Clay Johnson at Sunlight Labs looked at the “dirty secret” that is FederalReporting.gov, the site where agencies and stimulus fund recipients file their reports before that data is pulled by Recovery.gov:

Looking into FederalReporting.gov is a lot tougher than Recovery.gov. Not a lot of light has shone upon this website. In terms of costs– the only thing I can find on usaspending.gov is that the EPA has set up a $4,000,000 helpdesk for the operation. It looks like right now there are three ways to send data into FederalReporting– via an Excel Spreadsheet, a Web Form, and via an XML API.

The question on my mind is– what kind of validation is being done on the data before it goes into federalreporting.gov? For instance, how is data getting being accepted by FederalReporting.gov saying that jobs are being created in Arizona’s 15th District when Arizona’s 15th district doesn’t exist? Shouldn’t FederalReporting.gov be validating that? It seems from the documentation that all three methods of submission have a validation process. Is the validation so lax that obviously wrong data can get through?

My initial reaction upon seeing the Arizona 15th District story was that this could have been a state-level agency or contractor reporting that jobs were created in the 15th District of the Arizona Legislature (Arizona elects one state senator and two state representatives from each of their 30 legislative districts). That was until I saw that jobs and spending were being reported from the 86th District and other states were seeing reporting coming from the 99th District and other non-existent legislative boundaries. This problem, which is huge for a project that is relying on transparency for legitimacy, stems from a patchwork reporting structure that, as Clay reported, is not being overseen properly. It looks like some of the state and local agencies and private contractors and subcontractors are simply putting a number into a box where they decided not to figure out the correct answer. Subsequently, the reporting site that they submit to is apparently not checking for errors.

§ Parts of the exercise
1. Reproduce the stretch of the FederalReporting.gov piece from "The question on" through "can get through?".
2. Take the piece on FederalReporting.gov further, picking up after its final sentence.
The listing that comes next has nothing to do with the piece on FederalReporting.gov.

§ Record excerpts
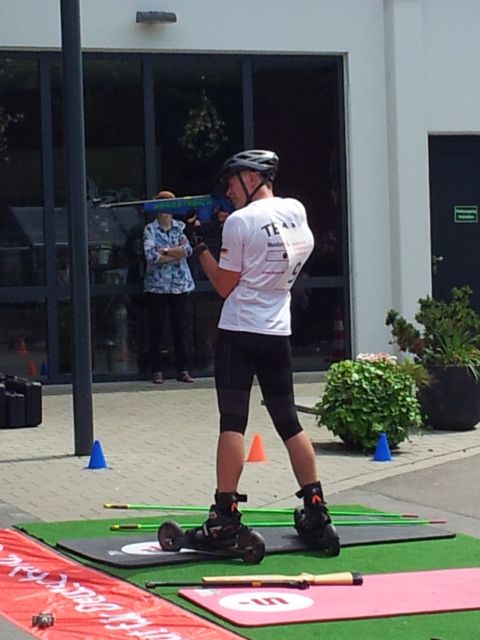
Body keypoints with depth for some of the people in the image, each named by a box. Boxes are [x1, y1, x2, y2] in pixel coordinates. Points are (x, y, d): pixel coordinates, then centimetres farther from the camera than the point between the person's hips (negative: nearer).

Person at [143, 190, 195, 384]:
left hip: (179, 285, 2)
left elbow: (188, 249, -7)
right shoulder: (150, 229, 1)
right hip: (157, 285, -2)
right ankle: (157, 371, 5)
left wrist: (164, 250, -12)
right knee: (157, 328, 1)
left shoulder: (181, 227, 8)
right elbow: (151, 255, -13)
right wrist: (176, 253, -8)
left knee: (180, 327, 3)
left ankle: (183, 370, 7)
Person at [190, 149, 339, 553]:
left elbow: (225, 286, -5)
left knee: (232, 422, -7)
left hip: (239, 333, -6)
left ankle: (225, 518, -12)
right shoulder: (296, 210, 7)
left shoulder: (239, 221, -10)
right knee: (289, 422, 11)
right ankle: (317, 513, 10)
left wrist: (200, 246, 5)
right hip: (278, 334, 6)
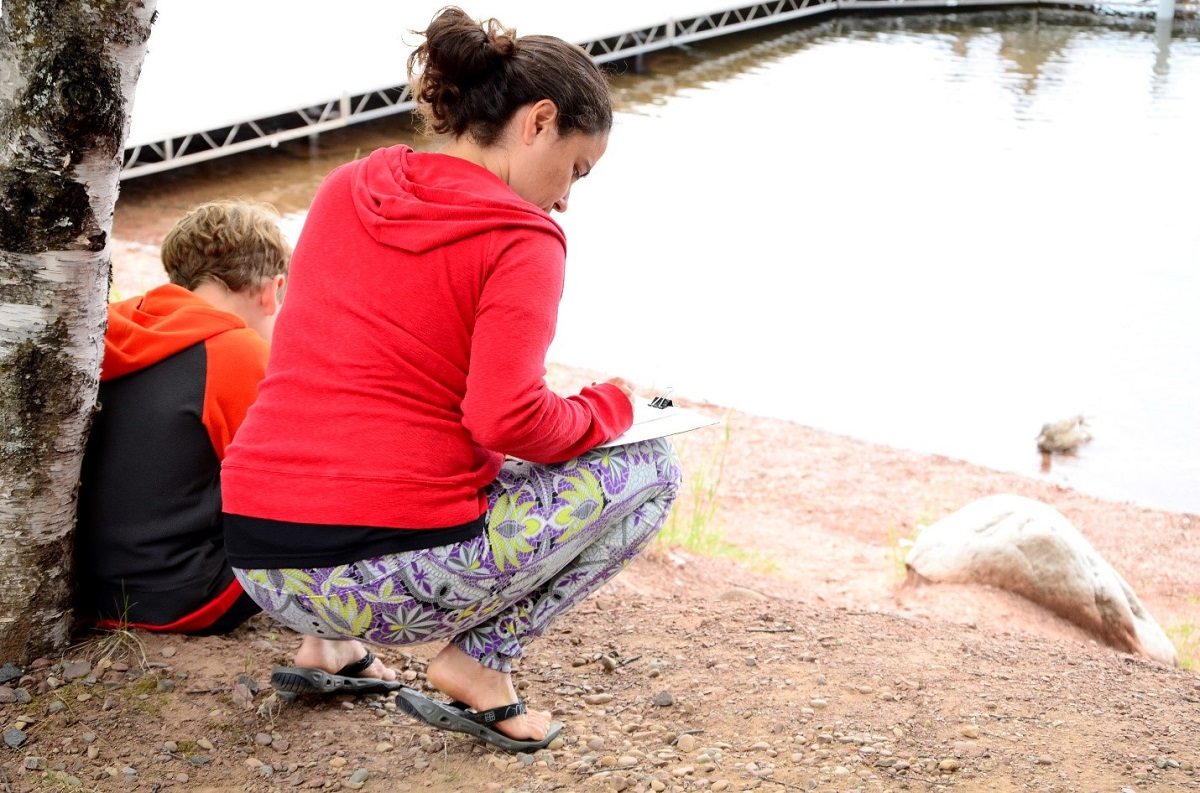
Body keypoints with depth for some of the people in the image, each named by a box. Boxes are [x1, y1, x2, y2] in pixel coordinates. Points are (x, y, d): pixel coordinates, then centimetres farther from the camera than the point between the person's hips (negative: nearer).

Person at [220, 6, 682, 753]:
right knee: (650, 466, 11)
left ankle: (328, 646, 23)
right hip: (391, 582, -7)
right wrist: (609, 407, 0)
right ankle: (479, 661, 2)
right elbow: (507, 422, -19)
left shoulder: (344, 189, 11)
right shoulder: (521, 244, -9)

§ Results of the tasks
1.
The question on my mind is– what kind of validation is being done on the data before it goes into federalreporting.gov? For instance, how is data getting being accepted by FederalReporting.gov saying that jobs are being created in Arizona’s 15th District when Arizona’s 15th district doesn’t exist? Shouldn’t FederalReporting.gov be validating that? It seems from the documentation that all three methods of submission have a validation process. Is the validation so lax that obviously wrong data can get through?

2.
In response to a letter sent by House Oversight and Government Reform Committee ranking member Darrell Issa, Recovery Accountability and Transparency Board chairman Earl Devaney answered questions about the accuracy of Recovery.gov reporting by stating, “Your letter specifically asks if I am able to certify that the number of jobs reported as created/saved on Recovery.gov is accurate and auditable. No, I am not able to make this certification.” The accurate part is obvious from the many examples pointed out by ABC, Sunlight Labs and others, but the auditable seems a bit shocking. Why isn’t the data able to be audited? Is it really that bad? Or is the Recovery board’s staff that over-stretched. While Devaney promises “increasingly higher levels of accuracy in the future,” this problem of accuracy and auditability should have been tackled before issuing press releases claiming the positive effects of stimulus spending.